## What the exercise asks:
Take the listing below and output it again exactly.

*** Records to use

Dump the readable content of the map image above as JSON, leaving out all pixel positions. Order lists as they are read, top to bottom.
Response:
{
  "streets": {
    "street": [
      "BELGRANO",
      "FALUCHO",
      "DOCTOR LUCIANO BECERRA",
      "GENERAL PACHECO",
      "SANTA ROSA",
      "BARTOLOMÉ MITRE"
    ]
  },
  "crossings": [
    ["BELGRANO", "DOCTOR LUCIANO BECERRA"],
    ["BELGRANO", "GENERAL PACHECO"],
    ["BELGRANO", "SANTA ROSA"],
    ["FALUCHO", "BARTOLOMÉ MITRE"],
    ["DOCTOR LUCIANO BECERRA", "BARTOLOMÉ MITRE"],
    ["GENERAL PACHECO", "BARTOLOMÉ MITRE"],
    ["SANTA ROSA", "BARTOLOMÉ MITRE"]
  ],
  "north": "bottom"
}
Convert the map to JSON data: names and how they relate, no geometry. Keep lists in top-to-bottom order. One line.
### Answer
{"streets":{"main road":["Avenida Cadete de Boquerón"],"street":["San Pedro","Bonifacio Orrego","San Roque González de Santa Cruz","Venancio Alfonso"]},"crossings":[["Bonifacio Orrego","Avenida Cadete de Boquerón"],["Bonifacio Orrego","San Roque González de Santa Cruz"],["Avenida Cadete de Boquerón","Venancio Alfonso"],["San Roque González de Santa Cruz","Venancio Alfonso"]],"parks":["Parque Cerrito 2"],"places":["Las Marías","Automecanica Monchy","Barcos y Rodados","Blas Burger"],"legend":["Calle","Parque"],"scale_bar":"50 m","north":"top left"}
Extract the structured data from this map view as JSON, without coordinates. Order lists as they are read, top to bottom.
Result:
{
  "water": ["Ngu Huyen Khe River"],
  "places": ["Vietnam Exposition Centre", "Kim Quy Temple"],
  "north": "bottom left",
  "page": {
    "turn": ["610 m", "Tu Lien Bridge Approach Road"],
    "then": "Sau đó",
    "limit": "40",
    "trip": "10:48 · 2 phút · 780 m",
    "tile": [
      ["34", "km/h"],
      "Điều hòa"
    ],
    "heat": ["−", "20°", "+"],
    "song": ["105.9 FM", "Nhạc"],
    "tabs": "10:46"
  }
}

******

## Response:
Dump the readable content of the map image above as JSON, leaving out all pixel positions. Order lists as they are read, top to bottom.
Response:
{
  "streets": {
    "street": [
      "BELGRANO",
      "FALUCHO",
      "DOCTOR LUCIANO BECERRA",
      "GENERAL PACHECO",
      "SANTA ROSA",
      "BARTOLOMÉ MITRE"
    ]
  },
  "crossings": [
    ["BELGRANO", "DOCTOR LUCIANO BECERRA"],
    ["BELGRANO", "GENERAL PACHECO"],
    ["BELGRANO", "SANTA ROSA"],
    ["FALUCHO", "BARTOLOMÉ MITRE"],
    ["DOCTOR LUCIANO BECERRA", "BARTOLOMÉ MITRE"],
    ["GENERAL PACHECO", "BARTOLOMÉ MITRE"],
    ["SANTA ROSA", "BARTOLOMÉ MITRE"]
  ],
  "north": "bottom"
}
Convert the map to JSON data: names and how they relate, no geometry. Keep lists in top-to-bottom order. One line.
### Answer
{"streets":{"main road":["Avenida Cadete de Boquerón"],"street":["San Pedro","Bonifacio Orrego","San Roque González de Santa Cruz","Venancio Alfonso"]},"crossings":[["Bonifacio Orrego","Avenida Cadete de Boquerón"],["Bonifacio Orrego","San Roque González de Santa Cruz"],["Avenida Cadete de Boquerón","Venancio Alfonso"],["San Roque González de Santa Cruz","Venancio Alfonso"]],"parks":["Parque Cerrito 2"],"places":["Las Marías","Automecanica Monchy","Barcos y Rodados","Blas Burger"],"legend":["Calle","Parque"],"scale_bar":"50 m","north":"top left"}
Extract the structured data from this map view as JSON, without coordinates. Order lists as they are read, top to bottom.
Result:
{
  "water": ["Ngu Huyen Khe River"],
  "places": ["Vietnam Exposition Centre", "Kim Quy Temple"],
  "north": "bottom left",
  "page": {
    "turn": ["610 m", "Tu Lien Bridge Approach Road"],
    "then": "Sau đó",
    "limit": "40",
    "trip": "10:48 · 2 phút · 780 m",
    "tile": [
      ["34", "km/h"],
      "Điều hòa"
    ],
    "heat": ["−", "20°", "+"],
    "song": ["105.9 FM", "Nhạc"],
    "tabs": "10:46"
  }
}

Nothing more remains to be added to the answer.